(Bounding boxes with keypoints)

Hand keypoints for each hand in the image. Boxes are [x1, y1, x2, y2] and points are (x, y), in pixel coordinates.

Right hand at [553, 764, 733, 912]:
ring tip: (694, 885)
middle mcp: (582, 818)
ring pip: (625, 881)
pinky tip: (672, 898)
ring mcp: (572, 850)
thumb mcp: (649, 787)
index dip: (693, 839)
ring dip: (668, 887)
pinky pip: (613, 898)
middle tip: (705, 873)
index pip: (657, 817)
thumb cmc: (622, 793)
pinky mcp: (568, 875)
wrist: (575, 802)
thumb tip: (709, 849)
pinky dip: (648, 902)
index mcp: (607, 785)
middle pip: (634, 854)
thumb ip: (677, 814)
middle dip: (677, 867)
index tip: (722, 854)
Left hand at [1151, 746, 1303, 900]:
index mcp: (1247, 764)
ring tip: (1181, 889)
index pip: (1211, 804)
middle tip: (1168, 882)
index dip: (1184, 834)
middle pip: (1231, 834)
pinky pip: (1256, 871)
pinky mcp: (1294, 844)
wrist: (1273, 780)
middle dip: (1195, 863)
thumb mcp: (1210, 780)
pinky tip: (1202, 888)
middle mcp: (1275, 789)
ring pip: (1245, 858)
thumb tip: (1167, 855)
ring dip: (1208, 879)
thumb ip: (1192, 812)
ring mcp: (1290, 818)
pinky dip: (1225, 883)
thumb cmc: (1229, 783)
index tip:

■ **Work task**
After reading the records above, transcribe them verbatim.

■ **Written answer**
Hand keypoints for each hand in the image. Boxes are [x1, y1, x2, y2] and points are (x, y), in pixel coordinates.

Right hand at [553, 764, 733, 912]:
ring tip: (694, 885)
middle mcp: (582, 818)
ring pip: (625, 881)
pinky tip: (672, 898)
ring mcp: (572, 850)
thumb mcp: (649, 787)
index dip: (693, 839)
ring dip: (668, 887)
pinky pip: (613, 898)
middle tip: (705, 873)
index pip: (657, 817)
thumb cmc: (622, 793)
pinky mcp: (568, 875)
wrist: (575, 802)
thumb tip: (709, 849)
pinky dip: (648, 902)
index mcp: (607, 785)
middle pip: (634, 854)
thumb ip: (677, 814)
middle dip: (677, 867)
index tip: (722, 854)
Left hand at [1151, 746, 1303, 900]:
index mcp: (1247, 764)
ring tip: (1181, 889)
index pip: (1211, 804)
middle tip: (1168, 882)
index dip: (1184, 834)
middle pip: (1231, 834)
pinky pip: (1256, 871)
pinky mcp: (1294, 844)
wrist: (1273, 780)
middle dip: (1195, 863)
thumb mcp: (1210, 780)
pinky tip: (1202, 888)
middle mcp: (1275, 789)
ring pip: (1245, 858)
thumb tip: (1167, 855)
ring dip: (1208, 879)
thumb ip: (1192, 812)
ring mcp: (1290, 818)
pinky dip: (1225, 883)
thumb cmc: (1229, 783)
index tip:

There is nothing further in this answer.